[Records excerpted from a collection]
+ + + + + + +

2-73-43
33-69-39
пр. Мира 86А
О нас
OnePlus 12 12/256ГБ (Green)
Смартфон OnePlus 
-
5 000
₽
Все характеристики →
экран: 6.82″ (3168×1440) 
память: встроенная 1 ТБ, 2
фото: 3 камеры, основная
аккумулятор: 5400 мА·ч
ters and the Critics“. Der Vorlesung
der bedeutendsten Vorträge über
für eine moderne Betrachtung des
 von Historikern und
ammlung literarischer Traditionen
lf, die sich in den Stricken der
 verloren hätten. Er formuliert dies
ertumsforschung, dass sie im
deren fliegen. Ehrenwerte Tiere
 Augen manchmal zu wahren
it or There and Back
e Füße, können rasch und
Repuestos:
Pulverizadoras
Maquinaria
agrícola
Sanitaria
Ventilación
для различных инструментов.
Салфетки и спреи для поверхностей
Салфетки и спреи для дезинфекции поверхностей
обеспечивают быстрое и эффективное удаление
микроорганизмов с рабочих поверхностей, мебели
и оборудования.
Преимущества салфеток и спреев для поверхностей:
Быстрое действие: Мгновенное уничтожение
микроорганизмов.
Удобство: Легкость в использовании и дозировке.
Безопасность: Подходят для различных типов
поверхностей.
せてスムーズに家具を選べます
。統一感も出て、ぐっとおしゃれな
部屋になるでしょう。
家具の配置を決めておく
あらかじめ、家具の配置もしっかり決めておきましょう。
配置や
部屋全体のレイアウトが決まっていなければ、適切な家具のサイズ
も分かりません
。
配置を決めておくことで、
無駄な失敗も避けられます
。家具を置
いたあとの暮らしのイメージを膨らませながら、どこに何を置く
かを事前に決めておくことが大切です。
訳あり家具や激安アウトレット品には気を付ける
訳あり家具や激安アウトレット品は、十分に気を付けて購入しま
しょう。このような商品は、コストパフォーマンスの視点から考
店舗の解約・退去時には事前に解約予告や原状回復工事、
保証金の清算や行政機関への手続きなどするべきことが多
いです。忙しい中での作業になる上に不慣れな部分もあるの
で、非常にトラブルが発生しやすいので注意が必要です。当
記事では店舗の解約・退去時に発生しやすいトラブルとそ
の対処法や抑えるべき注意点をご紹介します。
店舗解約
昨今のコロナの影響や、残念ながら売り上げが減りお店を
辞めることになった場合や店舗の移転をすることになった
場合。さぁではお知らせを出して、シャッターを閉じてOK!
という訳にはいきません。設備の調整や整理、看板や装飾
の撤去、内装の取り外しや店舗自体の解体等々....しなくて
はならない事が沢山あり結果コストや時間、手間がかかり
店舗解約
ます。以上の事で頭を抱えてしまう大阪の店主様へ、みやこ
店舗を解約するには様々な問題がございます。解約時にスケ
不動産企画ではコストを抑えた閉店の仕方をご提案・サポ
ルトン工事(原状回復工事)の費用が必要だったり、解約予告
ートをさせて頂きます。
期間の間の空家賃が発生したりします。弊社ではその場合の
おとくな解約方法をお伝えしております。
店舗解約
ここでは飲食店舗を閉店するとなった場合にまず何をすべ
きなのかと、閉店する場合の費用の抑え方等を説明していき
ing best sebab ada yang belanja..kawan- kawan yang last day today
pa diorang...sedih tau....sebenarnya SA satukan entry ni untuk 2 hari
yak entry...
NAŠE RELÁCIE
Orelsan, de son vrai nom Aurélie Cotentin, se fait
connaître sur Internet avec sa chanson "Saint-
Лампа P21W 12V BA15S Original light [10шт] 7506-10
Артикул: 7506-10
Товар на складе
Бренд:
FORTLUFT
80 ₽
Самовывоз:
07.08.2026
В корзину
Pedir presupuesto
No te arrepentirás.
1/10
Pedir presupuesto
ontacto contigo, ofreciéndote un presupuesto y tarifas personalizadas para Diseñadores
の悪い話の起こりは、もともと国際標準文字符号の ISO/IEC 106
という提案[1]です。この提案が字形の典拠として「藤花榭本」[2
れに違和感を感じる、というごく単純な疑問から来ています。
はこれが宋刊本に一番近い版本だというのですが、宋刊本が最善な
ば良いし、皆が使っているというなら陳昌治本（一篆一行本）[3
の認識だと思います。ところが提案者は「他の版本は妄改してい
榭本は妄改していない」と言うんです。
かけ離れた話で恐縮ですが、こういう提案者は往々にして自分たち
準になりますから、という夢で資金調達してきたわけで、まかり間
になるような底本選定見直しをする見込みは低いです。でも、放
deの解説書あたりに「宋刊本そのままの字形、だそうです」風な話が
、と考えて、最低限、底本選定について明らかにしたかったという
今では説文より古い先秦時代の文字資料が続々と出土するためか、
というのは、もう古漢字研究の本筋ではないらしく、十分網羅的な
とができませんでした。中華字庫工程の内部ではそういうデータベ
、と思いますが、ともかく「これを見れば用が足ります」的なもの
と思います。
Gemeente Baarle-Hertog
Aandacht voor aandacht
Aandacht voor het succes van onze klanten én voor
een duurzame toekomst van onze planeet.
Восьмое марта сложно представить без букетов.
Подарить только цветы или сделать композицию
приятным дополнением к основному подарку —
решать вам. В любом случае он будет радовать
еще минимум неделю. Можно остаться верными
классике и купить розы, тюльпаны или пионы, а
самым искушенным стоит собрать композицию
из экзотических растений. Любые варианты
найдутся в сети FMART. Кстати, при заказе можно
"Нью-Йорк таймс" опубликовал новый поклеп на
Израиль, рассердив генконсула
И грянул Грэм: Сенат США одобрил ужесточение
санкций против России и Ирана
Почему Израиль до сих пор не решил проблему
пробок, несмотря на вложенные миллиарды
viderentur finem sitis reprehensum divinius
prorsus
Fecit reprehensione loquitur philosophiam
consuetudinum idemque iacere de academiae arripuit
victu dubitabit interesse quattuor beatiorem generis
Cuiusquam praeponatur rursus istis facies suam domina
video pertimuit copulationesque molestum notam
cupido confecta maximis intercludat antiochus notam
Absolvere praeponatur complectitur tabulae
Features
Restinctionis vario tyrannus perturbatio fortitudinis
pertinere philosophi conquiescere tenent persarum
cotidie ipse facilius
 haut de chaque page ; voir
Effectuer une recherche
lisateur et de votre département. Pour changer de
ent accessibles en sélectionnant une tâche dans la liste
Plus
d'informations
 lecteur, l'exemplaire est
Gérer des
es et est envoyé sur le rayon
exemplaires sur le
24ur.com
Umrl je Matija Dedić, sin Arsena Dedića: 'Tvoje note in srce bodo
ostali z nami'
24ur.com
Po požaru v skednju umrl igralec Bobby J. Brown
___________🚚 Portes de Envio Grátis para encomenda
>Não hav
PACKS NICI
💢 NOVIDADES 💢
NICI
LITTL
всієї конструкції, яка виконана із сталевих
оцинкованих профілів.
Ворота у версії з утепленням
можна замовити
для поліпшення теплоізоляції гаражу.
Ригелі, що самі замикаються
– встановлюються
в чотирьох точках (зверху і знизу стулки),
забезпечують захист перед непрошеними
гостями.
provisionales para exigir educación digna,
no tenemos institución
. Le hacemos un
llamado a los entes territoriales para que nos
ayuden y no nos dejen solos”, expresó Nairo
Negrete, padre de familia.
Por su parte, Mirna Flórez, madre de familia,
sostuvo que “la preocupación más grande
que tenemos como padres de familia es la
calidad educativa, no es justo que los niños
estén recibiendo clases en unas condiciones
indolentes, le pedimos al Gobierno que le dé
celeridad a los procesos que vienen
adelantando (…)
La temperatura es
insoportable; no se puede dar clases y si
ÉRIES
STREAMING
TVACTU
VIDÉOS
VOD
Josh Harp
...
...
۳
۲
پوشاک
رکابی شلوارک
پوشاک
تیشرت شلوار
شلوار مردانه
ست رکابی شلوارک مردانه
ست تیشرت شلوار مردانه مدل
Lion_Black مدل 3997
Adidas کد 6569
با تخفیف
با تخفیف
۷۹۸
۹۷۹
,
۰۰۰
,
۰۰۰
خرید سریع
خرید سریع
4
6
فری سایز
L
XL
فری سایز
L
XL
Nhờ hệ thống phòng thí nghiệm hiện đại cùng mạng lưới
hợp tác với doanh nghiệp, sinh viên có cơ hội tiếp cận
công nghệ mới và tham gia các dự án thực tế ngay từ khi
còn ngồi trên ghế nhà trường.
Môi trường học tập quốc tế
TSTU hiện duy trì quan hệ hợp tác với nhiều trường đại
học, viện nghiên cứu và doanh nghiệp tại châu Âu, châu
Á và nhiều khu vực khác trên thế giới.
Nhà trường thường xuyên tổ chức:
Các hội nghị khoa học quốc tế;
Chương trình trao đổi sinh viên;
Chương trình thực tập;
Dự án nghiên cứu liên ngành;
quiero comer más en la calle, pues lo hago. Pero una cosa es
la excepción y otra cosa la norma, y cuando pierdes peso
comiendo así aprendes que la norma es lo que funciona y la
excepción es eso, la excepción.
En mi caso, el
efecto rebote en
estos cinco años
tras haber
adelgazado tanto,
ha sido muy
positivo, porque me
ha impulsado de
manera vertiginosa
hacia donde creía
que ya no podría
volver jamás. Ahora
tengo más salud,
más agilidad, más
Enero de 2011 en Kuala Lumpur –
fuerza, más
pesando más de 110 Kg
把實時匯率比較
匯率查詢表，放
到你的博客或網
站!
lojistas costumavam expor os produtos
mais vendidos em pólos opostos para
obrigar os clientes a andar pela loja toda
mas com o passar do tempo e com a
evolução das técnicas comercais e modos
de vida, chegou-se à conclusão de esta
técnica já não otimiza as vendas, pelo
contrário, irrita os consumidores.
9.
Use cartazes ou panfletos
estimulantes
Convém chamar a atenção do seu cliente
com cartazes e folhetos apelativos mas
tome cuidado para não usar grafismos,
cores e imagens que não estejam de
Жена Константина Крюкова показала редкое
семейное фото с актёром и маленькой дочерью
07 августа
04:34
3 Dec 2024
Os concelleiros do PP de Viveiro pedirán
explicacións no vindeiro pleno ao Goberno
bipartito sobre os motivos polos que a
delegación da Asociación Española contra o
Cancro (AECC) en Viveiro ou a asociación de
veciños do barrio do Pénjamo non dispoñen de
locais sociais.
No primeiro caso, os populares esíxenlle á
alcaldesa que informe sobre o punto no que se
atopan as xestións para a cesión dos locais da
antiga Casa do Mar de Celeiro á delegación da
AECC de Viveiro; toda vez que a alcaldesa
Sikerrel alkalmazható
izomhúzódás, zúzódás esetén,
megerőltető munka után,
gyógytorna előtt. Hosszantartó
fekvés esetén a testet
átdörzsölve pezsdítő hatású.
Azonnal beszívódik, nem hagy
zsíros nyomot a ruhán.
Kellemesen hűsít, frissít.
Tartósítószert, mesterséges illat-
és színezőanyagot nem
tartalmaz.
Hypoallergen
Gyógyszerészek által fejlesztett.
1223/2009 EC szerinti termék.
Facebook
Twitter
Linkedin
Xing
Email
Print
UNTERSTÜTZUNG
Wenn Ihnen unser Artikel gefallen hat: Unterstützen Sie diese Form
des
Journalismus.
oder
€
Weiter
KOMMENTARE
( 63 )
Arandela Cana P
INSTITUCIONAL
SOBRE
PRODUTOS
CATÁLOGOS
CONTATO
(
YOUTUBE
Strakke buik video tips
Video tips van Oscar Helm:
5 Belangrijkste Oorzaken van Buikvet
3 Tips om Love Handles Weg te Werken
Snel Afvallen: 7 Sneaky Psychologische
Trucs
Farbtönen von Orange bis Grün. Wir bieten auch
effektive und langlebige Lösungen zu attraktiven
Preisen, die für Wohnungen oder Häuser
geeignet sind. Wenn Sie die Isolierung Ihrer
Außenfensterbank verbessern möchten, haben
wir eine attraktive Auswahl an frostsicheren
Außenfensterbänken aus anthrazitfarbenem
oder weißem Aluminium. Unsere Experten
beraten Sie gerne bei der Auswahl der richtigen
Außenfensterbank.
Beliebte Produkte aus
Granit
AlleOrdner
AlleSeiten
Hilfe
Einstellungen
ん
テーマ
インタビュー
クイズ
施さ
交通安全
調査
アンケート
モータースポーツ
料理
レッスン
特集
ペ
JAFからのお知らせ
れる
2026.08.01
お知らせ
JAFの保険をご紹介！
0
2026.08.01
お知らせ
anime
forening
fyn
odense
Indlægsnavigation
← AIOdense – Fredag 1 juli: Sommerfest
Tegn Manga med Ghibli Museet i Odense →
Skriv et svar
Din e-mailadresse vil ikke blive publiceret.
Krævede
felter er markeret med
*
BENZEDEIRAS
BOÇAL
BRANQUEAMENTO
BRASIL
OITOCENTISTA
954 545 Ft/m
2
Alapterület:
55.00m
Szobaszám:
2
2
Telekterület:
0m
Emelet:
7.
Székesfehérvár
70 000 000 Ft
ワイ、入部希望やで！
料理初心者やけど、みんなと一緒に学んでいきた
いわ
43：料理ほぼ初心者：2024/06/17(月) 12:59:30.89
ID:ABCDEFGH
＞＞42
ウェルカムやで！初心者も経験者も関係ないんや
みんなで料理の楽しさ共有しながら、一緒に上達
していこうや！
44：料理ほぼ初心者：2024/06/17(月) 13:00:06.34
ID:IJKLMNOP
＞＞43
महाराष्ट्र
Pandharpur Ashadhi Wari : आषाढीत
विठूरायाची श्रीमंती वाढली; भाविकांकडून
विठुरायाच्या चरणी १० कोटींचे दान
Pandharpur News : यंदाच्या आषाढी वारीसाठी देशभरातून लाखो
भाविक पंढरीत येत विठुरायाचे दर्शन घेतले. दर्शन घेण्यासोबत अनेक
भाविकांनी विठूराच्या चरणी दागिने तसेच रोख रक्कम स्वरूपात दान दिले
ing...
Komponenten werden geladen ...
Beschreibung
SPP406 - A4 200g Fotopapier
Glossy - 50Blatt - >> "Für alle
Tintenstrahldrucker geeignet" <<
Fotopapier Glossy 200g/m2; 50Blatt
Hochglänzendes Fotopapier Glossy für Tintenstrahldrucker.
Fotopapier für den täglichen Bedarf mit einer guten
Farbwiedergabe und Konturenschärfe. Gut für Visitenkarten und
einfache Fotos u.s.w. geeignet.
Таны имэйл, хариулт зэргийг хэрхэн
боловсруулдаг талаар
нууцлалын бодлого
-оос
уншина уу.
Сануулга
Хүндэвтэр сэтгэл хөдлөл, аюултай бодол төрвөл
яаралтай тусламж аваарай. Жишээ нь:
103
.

+ + + + + + +

WRITTEN TASK
Above are the records. Copy every line in them holding "cosa".

EXPECTED ANSWER
quiero comer más en la calle, pues lo hago. Pero una cosa es
la excepción y otra cosa la norma, y cuando pierdes peso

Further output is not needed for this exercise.